From the records below, print only the part that opens with the line containing "left shoulder: (238, 140)" and closes with the line containing "right shoulder: (344, 348)"; omit the pictures.

[Entries supplied — start]

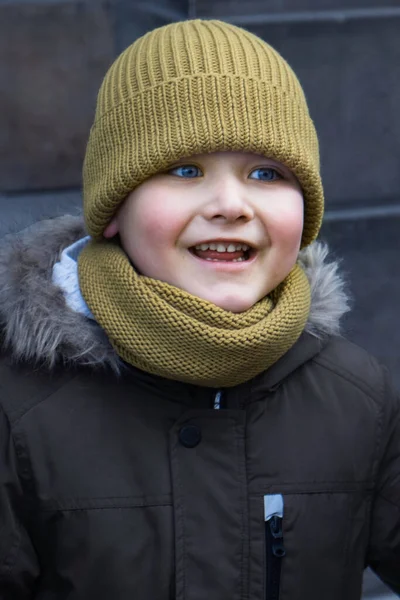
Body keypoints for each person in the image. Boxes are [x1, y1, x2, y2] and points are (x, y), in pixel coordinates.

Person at [0, 19, 399, 600]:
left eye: (266, 173)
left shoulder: (358, 397)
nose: (231, 205)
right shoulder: (17, 404)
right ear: (114, 207)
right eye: (185, 170)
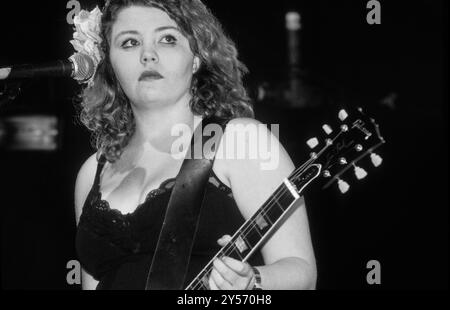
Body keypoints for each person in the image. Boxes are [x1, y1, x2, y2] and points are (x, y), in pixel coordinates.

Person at [75, 0, 316, 290]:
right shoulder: (93, 171)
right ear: (109, 64)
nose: (148, 55)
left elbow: (301, 271)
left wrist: (253, 283)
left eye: (167, 39)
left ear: (197, 58)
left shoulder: (238, 140)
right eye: (129, 42)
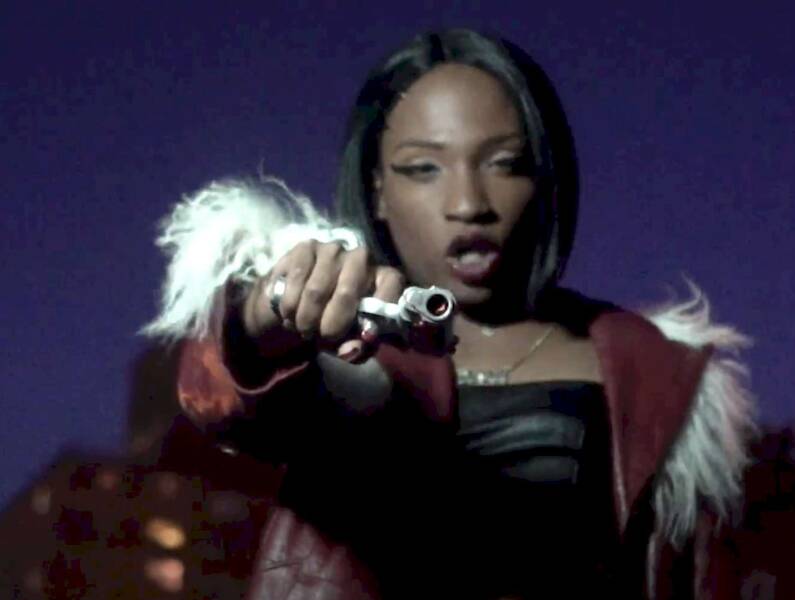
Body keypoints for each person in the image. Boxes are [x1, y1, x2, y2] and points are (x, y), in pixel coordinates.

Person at [143, 29, 757, 599]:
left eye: (505, 163)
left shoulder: (647, 369)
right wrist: (265, 319)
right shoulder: (344, 348)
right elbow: (218, 399)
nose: (468, 202)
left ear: (545, 179)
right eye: (424, 169)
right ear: (377, 190)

[Entries supplied — finish]

» **Response area**
left shoulder: (238, 140)
right eye: (129, 42)
Body keypoints for each person in the image. Boxes are [x1, y1, x2, y2] and points are (x, y), in pixel coordinates.

Person at [143, 29, 757, 599]:
left eye: (505, 163)
left shoulder: (647, 369)
right wrist: (265, 319)
right shoulder: (344, 348)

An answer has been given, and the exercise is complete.